The Blog ofThe Yungmann Group

Solar Systems Can Complicate or KILL Your Home Sale

Homeowners are learning the hard way that solar panels can complicate or KILL a home sale. While owning your system is the best scenario for selling, solar leases are more complicated and power purchase agreements (PPA) can be devastating.

Ownership does not require the buyer to assume any cost or other agreement related to the solar system. Just don’t assume a buyer will pay a premium for the system. Like a pool, most buyers are indifferent and some will even back away due to concerns about maintenance and roof impact. However, by owning the system, you can always have it removed if needed to sell your home.

Leases are more complicated because, unless you are paying off the lease prior to closing, your buyer will need to agree to assume the lease. Your buyer will likely need to credit qualify to assume the lease as well. The required lease payments will likely go into their debt/income ratios, making it harder to qualify for a new mortgage and reducing the buyer’s borrowing/buying power. While buying out the lease could be expensive, at least you have that option if needed so you have some control of the outcome.

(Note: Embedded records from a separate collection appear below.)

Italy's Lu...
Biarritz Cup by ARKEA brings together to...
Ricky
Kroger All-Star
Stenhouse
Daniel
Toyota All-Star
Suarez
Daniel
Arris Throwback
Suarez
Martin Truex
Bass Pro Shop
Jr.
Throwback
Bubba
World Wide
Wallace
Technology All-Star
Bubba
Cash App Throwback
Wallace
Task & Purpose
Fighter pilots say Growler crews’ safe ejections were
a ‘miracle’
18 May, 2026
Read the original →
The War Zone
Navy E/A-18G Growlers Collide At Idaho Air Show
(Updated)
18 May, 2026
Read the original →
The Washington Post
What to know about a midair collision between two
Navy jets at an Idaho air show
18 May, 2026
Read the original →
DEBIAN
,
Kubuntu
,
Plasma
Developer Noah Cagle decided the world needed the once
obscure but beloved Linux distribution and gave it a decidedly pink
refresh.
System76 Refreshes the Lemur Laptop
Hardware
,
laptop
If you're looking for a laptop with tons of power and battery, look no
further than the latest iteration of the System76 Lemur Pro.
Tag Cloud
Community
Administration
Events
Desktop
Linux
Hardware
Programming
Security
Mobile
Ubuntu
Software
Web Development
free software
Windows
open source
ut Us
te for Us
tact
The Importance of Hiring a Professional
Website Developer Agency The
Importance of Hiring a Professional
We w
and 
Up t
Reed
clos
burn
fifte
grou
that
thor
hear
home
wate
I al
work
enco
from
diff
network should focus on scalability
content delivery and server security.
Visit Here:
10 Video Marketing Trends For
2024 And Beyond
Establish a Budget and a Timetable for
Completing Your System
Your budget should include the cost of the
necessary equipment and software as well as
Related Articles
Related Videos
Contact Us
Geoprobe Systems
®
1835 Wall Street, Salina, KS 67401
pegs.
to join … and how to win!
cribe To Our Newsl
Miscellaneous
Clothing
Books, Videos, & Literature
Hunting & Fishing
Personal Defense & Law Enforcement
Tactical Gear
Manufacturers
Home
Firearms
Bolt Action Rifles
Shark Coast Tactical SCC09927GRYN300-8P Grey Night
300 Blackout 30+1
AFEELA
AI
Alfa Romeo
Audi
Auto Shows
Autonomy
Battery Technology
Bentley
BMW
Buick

Power Management Agreements (PPA) can be terrible because they are long term and termination is usually cost prohibitive. Buyers are reluctant to assume such a long term obligation due to cost and rapidly changing technology. Plus the buyer usually needs to credit qualify with the solar company and the required payments can affect the buyer’s mortgage ratios. The electricity rates are rarely a substantial discount from retail rates and in some cases are even higher than resellers and energy cooperatives that operate on shorter term annual agreements. Unlike a public utility that needs government approval to raise rates, the PPA usually has built in annual rate increases. Many of the agreements do not comply with FHA or Fannie-Mae guidelines and the solar company has a security interest filed against your property. In two of our recent office transactions, the cost to terminate the PPA ranged from $42,000-$56,000. In both cases, if the buyer had not agreed to assume the PPA, the seller would not have been able to sell their home. The cost is so extreme because the solar company sells the PPA to an investor looking for that long term income stream. The solar company even gets the tax credit! The cost savings over a 20 year term is just not enough to justify encumbering your property with such an oppressive obligation.

So what can you do if you want a solar system but aren’t sure how long you’ll be in your home? Purchasing the system is the safest and many solar companies offer financing. You can also pay cash or use a home equity line. Just remember that you might not get paid back in full by a buyer who does not place a meaningful value on a solar system. Leasing is a viable back-up as long as you’re prepared to buy out that lease, which can be costly especially early in the term. A PPA is hard to justify unless you’re confident you’ll be in your home for the long term and believe that the average rates over the term of the PPA will be less than you can otherwise find in the competitive energy market. In the case of both a lease and a PPA, have your mortgage expert and Realtor review the agreement to determine if it complies with FHA and Fannie-Mae requirements and identify any other terms that might make your home hard to sell. You should always have an attorney review it as well.